*** Data ***

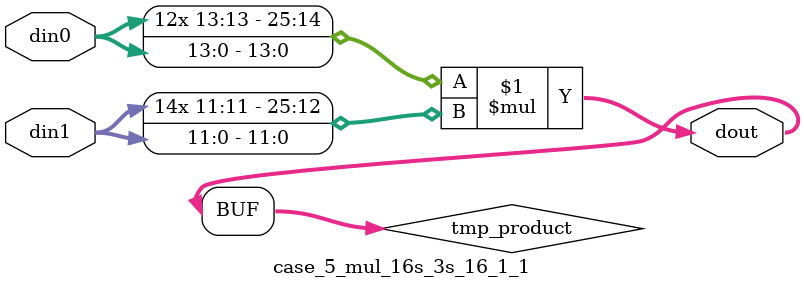
<source format=v>

`timescale 1 ns / 1 ps

 module case_5_mul_16s_3s_16_1_1(din0, din1, dout);
parameter ID = 1;
parameter NUM_STAGE = 0;
parameter din0_WIDTH = 14;
parameter din1_WIDTH = 12;
parameter dout_WIDTH = 26;

input [din0_WIDTH - 1 : 0] din0; 
input [din1_WIDTH - 1 : 0] din1; 
output [dout_WIDTH - 1 : 0] dout;

wire signed [dout_WIDTH - 1 : 0] tmp_product;



























assign tmp_product = $signed(din0) * $signed(din1);








assign dout = tmp_product;





















endmodule

</source>
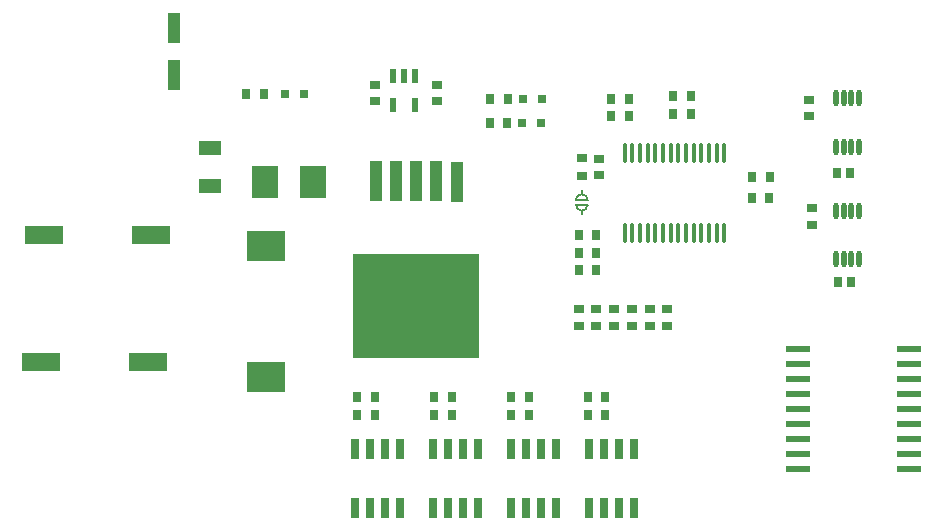
<source format=gtp>
G04 Layer_Color=8421504*
%FSLAX25Y25*%
%MOIN*%
G70*
G01*
G75*
%ADD10C,0.00500*%
%ADD11R,0.02756X0.03543*%
%ADD12R,0.12598X0.05905*%
%ADD13R,0.03543X0.02756*%
%ADD14R,0.03543X0.03150*%
%ADD15R,0.02756X0.03347*%
%ADD16R,0.09016X0.10709*%
%ADD17R,0.07480X0.04724*%
%ADD18R,0.12598X0.09842*%
%ADD19R,0.03150X0.03150*%
%ADD20R,0.07874X0.02362*%
%ADD21O,0.00787X0.01968*%
%ADD22R,0.02835X0.07087*%
%ADD23O,0.01772X0.05512*%
%ADD24O,0.01378X0.07087*%
%ADD25R,0.02362X0.04724*%
%ADD26R,0.04209X0.13780*%
%ADD27R,0.41968X0.35000*%
%ADD28R,0.03937X0.10236*%
D10*
X236221Y307874D02*
G03*
X234152Y309840I-1969J0D01*
G01*
D02*
G03*
X232283Y307874I100J-1966D01*
G01*
Y306299D02*
G03*
X234152Y304333I1969J0D01*
G01*
D02*
G03*
X236221Y306299I100J1966D01*
G01*
X232284Y307874D02*
X236221D01*
X232284Y306299D02*
X236221D01*
D11*
X209623Y341535D02*
D03*
X203717D02*
D03*
X209449Y333465D02*
D03*
X203543D02*
D03*
X242126Y236221D02*
D03*
X236220D02*
D03*
X190945D02*
D03*
X185039D02*
D03*
X128324Y343251D02*
D03*
X122418D02*
D03*
X210630Y236221D02*
D03*
X216535D02*
D03*
X210630Y242126D02*
D03*
X216535D02*
D03*
X159449Y236221D02*
D03*
X165354D02*
D03*
X159449Y242126D02*
D03*
X165354D02*
D03*
X233268Y296260D02*
D03*
X239173D02*
D03*
X233268Y290354D02*
D03*
X239173D02*
D03*
X233268Y284449D02*
D03*
X239173D02*
D03*
X296900Y315415D02*
D03*
X290995D02*
D03*
X296800Y308515D02*
D03*
X290895D02*
D03*
X244094Y335810D02*
D03*
X250000D02*
D03*
X244094Y341535D02*
D03*
X250000D02*
D03*
X270669Y342520D02*
D03*
X264764D02*
D03*
X270669Y336614D02*
D03*
X264764D02*
D03*
X185039Y242126D02*
D03*
X190945D02*
D03*
X236221Y242126D02*
D03*
X242126D02*
D03*
D12*
X55118Y296306D02*
D03*
X90551D02*
D03*
X54134Y253754D02*
D03*
X89567D02*
D03*
D13*
X234252Y315945D02*
D03*
Y321850D02*
D03*
X233268Y265748D02*
D03*
Y271654D02*
D03*
X239173Y265748D02*
D03*
Y271654D02*
D03*
X245079Y265748D02*
D03*
Y271654D02*
D03*
X250984Y265748D02*
D03*
Y271654D02*
D03*
X256890Y265748D02*
D03*
Y271654D02*
D03*
X262795D02*
D03*
Y265748D02*
D03*
D14*
X240158Y321654D02*
D03*
Y316142D02*
D03*
X165354Y340748D02*
D03*
Y346260D02*
D03*
X186024D02*
D03*
Y340748D02*
D03*
X310039Y341339D02*
D03*
Y335827D02*
D03*
X311024Y305118D02*
D03*
Y299606D02*
D03*
D15*
X319291Y316929D02*
D03*
X323819D02*
D03*
X319587Y280512D02*
D03*
X324114D02*
D03*
D16*
X144783Y313976D02*
D03*
X128839D02*
D03*
D17*
X110236Y325197D02*
D03*
Y312598D02*
D03*
D18*
X128937Y292520D02*
D03*
Y248819D02*
D03*
D19*
X141770Y343351D02*
D03*
X135471D02*
D03*
X220866Y341535D02*
D03*
X214567D02*
D03*
X220692Y333465D02*
D03*
X214393D02*
D03*
D20*
X306496Y258189D02*
D03*
Y253189D02*
D03*
Y248189D02*
D03*
Y243189D02*
D03*
Y238189D02*
D03*
Y233189D02*
D03*
Y228189D02*
D03*
Y223189D02*
D03*
Y218189D02*
D03*
X343504Y258189D02*
D03*
Y253189D02*
D03*
Y248189D02*
D03*
Y243189D02*
D03*
Y238189D02*
D03*
Y233189D02*
D03*
Y228189D02*
D03*
Y223189D02*
D03*
Y218189D02*
D03*
D21*
X234252Y303543D02*
D03*
Y310630D02*
D03*
D22*
X251784Y205315D02*
D03*
X246784D02*
D03*
X241784D02*
D03*
X236784D02*
D03*
Y225000D02*
D03*
X241784D02*
D03*
X246784D02*
D03*
X251784D02*
D03*
X225802Y205315D02*
D03*
X220802D02*
D03*
X215802D02*
D03*
X210802D02*
D03*
Y225000D02*
D03*
X215802D02*
D03*
X220802D02*
D03*
X225802D02*
D03*
X199820Y205315D02*
D03*
X194820D02*
D03*
X189821D02*
D03*
X184820D02*
D03*
Y225000D02*
D03*
X189821D02*
D03*
X194820D02*
D03*
X199820D02*
D03*
X173839D02*
D03*
X168839D02*
D03*
X163839D02*
D03*
X158839D02*
D03*
Y205315D02*
D03*
X163839D02*
D03*
X168839D02*
D03*
X173839D02*
D03*
D23*
X318996Y288189D02*
D03*
X321555D02*
D03*
X324114D02*
D03*
X326673D02*
D03*
X318996Y304331D02*
D03*
X321555D02*
D03*
X324114D02*
D03*
X326673D02*
D03*
X318996Y325591D02*
D03*
X321555D02*
D03*
X324114D02*
D03*
X326673D02*
D03*
X318996Y341732D02*
D03*
X321555D02*
D03*
X324114D02*
D03*
X326673D02*
D03*
D24*
X248513Y296829D02*
D03*
X251073D02*
D03*
X253631D02*
D03*
X256190D02*
D03*
X258750D02*
D03*
X261309D02*
D03*
X263868D02*
D03*
X266427D02*
D03*
X268986D02*
D03*
X271545D02*
D03*
X274104D02*
D03*
X276663D02*
D03*
X279222D02*
D03*
X281781D02*
D03*
X248513Y323601D02*
D03*
X251073D02*
D03*
X253631D02*
D03*
X256190D02*
D03*
X258750D02*
D03*
X261309D02*
D03*
X263868D02*
D03*
X266427D02*
D03*
X268986D02*
D03*
X271545D02*
D03*
X274104D02*
D03*
X276663D02*
D03*
X279222D02*
D03*
X281781D02*
D03*
D25*
X178813Y349058D02*
D03*
X175073D02*
D03*
X171333D02*
D03*
Y339609D02*
D03*
X178813D02*
D03*
D26*
X165732Y314173D02*
D03*
X172433D02*
D03*
X179134D02*
D03*
X185835D02*
D03*
X192535Y313780D02*
D03*
D27*
X179134Y272441D02*
D03*
D28*
X98425Y365158D02*
D03*
Y349409D02*
D03*
M02*

</source>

*** End of Data ***

**Your assignment:** Find the word "signed" in the entries above. Copy every line that has it.

**Your solution:**
wire signed [dout_WIDTH - 1 : 0] tmp_product;
assign tmp_product = $signed(din0) * $signed(din1);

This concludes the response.